At a time rife with accusations of election fraud, The Vote Collectors shows the reality of election stealing in one southern county, where democracy was undermined the old-fashioned way: one absentee ballot at a time.
PUBLISHERS WEEKLY
Journalists Graff and Ochsner debut with a fine-grained and vivid account of the 2018 North Carolina congressional race that was overturned because of electoral fraud. At the heart of the story is McCrae Dowless, the chain-smoking Republican operative indicted for leading a ballot-harvesting scheme in Bladen County that initially helped Baptist preacher Mark Harris eke out a narrow victory over the Democratic candidate, Dan McCready.

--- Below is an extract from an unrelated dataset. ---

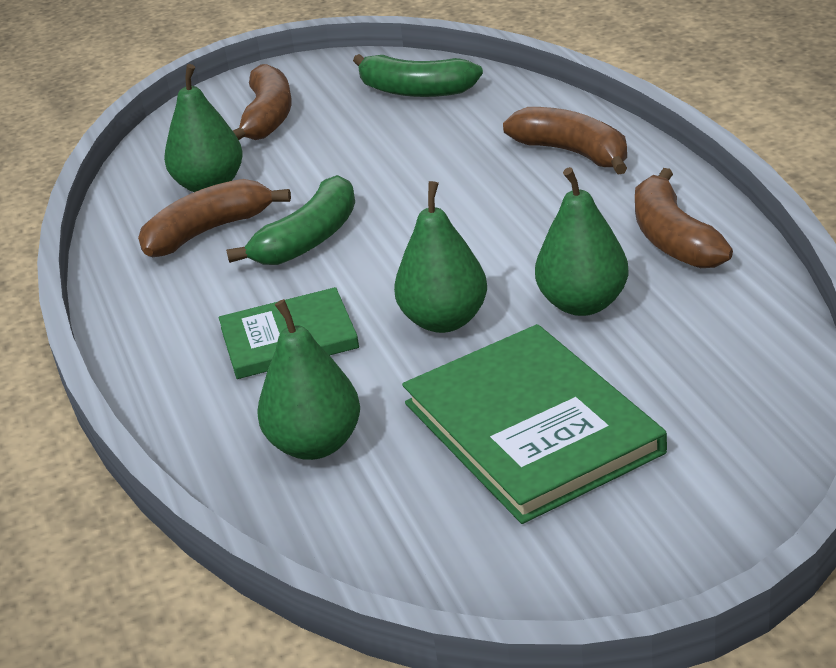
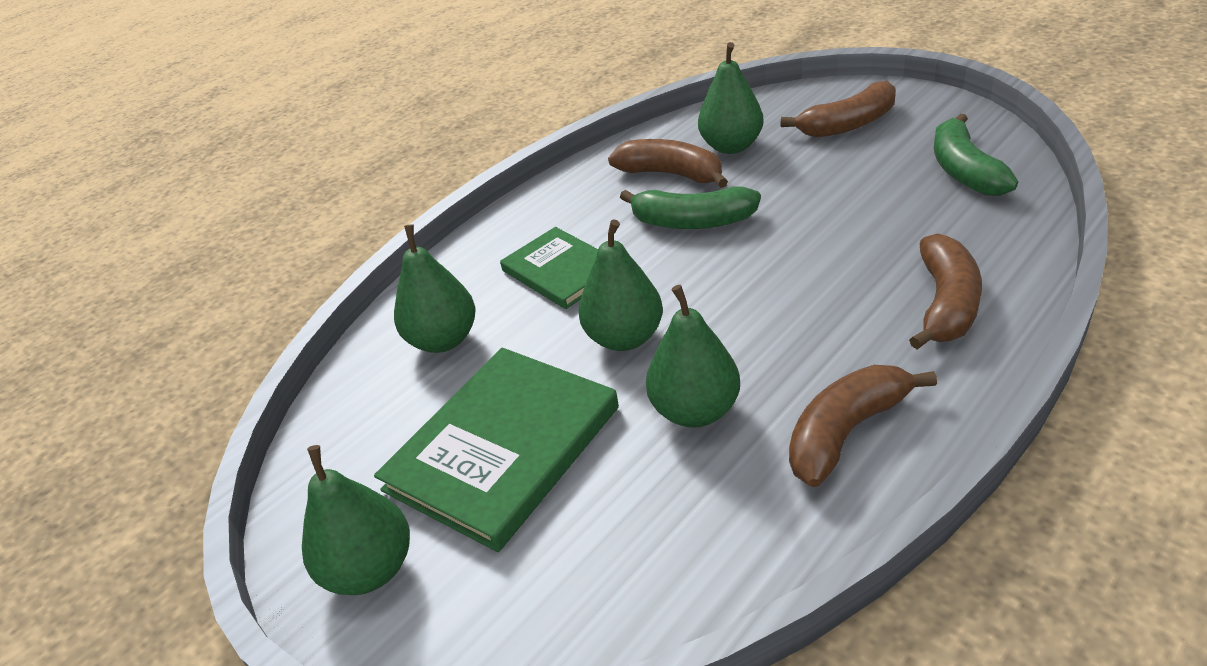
camera: 65 degrees right, 5 degrees up
none -> green pear [302,445,410,595]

When the state board of elections refused to certify the results, blame fell squarely on Dowless, who had been investigated for fraud in the 2016 election, but Graff and Ochsner persuasively argue that he's the "fall guy for a country that struggled to acknowledge its racist past and the role of big-money politics in exacerbating inequities." They also delve into the economic, racial, and political history of eastern North Carolina, documenting the 1898 white supremacist uprising in nearby Wilmington, N.C.; the collapse of tobacco farming in the 1980s and '90s and the rise of industrial hog farming; and the "white backlash" that followed the election of Bladen County's first Black sheriff in 2010. Throughout, the authors weave in intriguing bits of local color and draw trenchant connections to fraud claims in the 2020 presidential election. This doggedly reported chronicle sheds light on America's political dysfunctions.